WHAT THIS TASK INVOLVES: Collect every line below that contains the string "their", and treat uppercase and lowercase as different.

BEGIN DATA SHOWN

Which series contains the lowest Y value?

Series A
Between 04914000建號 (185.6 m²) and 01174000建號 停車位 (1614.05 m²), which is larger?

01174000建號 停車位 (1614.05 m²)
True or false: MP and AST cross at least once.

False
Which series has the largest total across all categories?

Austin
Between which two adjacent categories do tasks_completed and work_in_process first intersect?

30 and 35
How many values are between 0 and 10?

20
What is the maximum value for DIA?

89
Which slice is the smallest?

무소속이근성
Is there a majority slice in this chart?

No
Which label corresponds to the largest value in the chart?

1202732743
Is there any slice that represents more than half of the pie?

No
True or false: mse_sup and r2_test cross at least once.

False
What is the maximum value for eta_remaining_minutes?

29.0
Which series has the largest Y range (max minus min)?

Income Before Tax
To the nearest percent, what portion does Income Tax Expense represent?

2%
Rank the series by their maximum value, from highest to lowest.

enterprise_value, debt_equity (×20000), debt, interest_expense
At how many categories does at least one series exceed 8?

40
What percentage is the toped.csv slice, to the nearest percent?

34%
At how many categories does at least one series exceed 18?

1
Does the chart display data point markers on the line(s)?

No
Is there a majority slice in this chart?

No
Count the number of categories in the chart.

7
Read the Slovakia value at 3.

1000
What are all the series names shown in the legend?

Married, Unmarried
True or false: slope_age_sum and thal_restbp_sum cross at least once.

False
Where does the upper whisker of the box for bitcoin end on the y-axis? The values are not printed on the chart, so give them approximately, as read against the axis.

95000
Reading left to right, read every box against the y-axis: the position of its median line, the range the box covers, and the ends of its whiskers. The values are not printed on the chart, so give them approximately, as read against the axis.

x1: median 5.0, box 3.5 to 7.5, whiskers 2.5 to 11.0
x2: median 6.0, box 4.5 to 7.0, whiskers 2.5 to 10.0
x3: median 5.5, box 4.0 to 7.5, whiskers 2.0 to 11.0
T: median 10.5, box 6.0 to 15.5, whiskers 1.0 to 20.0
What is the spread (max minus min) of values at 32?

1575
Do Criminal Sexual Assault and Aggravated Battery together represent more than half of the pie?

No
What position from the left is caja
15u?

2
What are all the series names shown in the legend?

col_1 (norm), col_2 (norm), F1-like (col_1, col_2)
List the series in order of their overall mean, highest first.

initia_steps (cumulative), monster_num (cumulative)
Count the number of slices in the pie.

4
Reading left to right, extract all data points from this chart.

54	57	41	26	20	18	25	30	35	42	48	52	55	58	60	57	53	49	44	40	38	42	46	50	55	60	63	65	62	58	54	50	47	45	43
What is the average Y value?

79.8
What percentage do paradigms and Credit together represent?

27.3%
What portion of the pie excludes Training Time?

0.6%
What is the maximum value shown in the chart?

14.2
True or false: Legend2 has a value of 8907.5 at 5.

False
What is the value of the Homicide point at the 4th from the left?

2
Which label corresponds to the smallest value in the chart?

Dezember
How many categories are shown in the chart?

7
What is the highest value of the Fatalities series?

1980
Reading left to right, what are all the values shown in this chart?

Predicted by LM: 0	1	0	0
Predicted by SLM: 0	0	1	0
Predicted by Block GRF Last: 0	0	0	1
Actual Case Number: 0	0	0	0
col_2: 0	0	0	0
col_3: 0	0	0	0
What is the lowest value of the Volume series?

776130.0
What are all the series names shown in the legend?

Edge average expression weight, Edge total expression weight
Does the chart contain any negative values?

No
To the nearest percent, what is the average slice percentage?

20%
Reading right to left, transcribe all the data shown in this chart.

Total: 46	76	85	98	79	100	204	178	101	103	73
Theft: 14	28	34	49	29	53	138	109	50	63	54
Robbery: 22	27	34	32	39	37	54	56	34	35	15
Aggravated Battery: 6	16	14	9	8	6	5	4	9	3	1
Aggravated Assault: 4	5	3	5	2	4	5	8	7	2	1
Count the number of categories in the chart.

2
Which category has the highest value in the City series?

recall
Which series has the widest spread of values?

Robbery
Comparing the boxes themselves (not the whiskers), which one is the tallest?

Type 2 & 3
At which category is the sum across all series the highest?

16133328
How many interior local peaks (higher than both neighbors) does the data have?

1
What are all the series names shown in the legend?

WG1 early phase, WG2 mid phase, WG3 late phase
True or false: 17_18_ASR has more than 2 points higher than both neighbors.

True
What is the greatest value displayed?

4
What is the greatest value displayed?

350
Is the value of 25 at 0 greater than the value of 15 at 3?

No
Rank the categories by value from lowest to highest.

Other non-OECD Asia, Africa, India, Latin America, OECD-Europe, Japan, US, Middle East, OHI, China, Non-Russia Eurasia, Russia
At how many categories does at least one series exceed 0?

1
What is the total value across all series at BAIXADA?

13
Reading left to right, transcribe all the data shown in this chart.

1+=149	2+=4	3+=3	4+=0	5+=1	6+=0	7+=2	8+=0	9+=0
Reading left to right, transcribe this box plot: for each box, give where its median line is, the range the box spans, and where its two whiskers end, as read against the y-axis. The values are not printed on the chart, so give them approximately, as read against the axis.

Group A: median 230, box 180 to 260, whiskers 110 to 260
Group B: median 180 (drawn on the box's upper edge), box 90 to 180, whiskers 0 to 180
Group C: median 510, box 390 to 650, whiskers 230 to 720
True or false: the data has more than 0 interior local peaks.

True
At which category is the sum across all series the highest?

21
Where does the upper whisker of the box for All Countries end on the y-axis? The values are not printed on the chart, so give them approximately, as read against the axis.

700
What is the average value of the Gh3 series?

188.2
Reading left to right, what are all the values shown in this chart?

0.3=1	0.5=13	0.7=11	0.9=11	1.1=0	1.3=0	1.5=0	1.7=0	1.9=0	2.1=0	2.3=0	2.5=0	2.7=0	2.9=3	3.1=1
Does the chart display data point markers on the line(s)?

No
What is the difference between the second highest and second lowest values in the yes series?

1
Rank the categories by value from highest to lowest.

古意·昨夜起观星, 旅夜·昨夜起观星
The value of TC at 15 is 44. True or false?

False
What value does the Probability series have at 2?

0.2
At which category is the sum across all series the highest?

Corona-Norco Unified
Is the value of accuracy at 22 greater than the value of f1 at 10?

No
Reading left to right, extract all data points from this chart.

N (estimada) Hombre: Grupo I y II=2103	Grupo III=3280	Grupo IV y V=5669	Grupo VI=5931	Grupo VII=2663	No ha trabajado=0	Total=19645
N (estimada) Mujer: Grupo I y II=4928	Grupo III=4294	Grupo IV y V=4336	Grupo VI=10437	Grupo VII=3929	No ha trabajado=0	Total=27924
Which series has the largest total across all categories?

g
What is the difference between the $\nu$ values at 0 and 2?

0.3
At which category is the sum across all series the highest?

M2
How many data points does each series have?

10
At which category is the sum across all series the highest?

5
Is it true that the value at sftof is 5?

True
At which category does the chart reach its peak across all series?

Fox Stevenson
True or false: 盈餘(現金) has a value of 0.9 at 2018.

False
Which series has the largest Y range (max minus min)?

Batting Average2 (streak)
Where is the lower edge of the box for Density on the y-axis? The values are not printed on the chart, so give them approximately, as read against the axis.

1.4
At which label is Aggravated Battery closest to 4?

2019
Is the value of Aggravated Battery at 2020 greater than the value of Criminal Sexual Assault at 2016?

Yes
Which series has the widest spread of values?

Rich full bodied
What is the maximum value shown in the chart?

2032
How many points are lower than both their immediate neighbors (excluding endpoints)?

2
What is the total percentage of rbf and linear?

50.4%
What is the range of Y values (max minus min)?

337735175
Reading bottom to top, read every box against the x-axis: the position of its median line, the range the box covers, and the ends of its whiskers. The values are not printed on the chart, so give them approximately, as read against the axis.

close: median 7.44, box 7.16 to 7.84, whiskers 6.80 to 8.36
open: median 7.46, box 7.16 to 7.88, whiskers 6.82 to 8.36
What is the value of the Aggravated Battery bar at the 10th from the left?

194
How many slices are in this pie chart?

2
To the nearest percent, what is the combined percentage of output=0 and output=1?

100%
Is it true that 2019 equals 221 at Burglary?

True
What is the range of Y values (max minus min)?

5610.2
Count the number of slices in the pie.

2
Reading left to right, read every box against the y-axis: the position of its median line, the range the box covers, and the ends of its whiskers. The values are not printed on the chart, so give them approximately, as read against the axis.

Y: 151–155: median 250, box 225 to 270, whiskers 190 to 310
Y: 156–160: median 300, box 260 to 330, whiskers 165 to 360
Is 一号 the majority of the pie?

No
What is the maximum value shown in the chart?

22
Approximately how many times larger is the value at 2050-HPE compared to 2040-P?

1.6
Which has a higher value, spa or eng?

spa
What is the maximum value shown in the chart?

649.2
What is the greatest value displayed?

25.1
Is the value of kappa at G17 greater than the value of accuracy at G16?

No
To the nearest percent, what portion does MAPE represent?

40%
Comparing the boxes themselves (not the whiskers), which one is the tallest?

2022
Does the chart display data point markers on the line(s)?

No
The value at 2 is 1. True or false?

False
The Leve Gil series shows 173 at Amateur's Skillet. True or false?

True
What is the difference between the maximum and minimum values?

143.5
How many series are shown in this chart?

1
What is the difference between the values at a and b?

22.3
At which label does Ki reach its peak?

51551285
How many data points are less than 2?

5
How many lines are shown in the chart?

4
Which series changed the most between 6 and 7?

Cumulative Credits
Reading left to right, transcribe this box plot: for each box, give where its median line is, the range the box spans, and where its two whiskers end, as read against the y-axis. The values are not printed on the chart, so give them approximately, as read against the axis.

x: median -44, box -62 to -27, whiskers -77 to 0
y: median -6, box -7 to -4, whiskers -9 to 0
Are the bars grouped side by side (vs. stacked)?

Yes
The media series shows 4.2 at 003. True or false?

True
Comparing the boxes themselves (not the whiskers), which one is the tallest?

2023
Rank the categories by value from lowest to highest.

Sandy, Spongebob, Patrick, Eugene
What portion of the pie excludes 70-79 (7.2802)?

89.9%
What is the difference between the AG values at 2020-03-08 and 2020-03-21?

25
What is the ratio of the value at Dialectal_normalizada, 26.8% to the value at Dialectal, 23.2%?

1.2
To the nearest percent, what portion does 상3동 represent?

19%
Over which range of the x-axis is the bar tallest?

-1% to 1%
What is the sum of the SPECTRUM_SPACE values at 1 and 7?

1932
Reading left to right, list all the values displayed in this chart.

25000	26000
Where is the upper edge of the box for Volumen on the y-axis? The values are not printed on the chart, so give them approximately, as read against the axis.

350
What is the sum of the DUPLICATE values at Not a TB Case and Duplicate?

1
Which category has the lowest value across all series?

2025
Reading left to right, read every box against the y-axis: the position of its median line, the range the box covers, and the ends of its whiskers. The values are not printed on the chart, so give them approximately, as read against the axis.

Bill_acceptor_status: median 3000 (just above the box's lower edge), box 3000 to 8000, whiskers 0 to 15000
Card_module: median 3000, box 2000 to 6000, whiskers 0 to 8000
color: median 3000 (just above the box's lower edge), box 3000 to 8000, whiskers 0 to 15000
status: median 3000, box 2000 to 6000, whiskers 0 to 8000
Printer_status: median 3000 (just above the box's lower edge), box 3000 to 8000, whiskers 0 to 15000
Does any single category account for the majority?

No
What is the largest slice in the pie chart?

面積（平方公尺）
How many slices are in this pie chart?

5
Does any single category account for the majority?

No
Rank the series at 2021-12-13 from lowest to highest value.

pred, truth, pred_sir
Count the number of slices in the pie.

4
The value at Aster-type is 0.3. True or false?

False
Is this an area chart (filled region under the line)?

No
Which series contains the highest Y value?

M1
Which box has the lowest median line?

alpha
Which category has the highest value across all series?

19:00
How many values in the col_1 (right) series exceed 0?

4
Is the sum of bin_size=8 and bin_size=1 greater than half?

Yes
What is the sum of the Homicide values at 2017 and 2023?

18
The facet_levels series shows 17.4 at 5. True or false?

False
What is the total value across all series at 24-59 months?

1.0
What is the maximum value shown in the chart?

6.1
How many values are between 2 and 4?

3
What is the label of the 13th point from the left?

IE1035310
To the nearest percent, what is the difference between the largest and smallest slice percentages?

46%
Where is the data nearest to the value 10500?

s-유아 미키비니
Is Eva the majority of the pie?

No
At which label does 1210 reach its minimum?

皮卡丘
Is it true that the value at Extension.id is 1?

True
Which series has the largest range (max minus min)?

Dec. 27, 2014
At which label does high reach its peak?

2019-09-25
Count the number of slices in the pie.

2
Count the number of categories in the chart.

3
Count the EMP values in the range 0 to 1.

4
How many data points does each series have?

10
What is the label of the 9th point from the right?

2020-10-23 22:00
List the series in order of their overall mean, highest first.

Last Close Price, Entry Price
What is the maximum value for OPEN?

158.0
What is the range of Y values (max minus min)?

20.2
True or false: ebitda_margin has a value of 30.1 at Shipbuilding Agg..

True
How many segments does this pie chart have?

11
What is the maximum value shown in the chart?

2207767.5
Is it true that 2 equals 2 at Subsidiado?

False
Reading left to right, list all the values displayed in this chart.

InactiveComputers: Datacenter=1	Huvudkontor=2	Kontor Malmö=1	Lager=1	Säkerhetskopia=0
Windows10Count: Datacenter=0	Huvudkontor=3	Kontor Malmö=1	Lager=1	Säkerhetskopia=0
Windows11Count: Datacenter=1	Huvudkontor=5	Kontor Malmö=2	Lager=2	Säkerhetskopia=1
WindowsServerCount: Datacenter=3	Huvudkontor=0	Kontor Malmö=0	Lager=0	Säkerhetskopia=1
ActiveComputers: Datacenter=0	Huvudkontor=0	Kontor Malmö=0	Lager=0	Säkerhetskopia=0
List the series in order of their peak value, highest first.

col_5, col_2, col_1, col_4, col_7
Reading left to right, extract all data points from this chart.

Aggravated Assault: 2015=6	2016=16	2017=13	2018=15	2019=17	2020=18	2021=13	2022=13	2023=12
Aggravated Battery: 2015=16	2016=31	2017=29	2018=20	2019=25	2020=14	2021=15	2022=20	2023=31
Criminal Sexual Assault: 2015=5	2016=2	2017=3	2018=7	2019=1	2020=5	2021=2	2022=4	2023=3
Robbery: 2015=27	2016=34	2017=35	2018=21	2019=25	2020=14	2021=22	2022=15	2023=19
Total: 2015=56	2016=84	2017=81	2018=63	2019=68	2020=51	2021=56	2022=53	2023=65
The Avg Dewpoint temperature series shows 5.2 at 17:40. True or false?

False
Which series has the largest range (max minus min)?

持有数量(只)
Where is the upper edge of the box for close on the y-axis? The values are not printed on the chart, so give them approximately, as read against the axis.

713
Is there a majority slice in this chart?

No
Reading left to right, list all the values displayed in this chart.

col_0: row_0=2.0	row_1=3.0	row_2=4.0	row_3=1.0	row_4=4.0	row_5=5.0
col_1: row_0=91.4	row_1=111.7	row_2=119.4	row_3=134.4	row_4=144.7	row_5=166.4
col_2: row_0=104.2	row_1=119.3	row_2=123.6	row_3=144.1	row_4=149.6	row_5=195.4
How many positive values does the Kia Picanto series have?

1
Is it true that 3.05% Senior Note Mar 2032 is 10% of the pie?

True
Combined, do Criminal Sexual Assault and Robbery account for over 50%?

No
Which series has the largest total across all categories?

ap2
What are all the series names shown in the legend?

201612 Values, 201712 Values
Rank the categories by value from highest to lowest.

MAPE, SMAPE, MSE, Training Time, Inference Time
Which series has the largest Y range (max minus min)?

END DATA SHOWN

PROBLEM SOLUTION:
Rank the series by their maximum value, from highest to lowest.
List the series in order of their overall mean, highest first.
How many points are lower than both their immediate neighbors (excluding endpoints)?
List the series in order of their overall mean, highest first.
List the series in order of their peak value, highest first.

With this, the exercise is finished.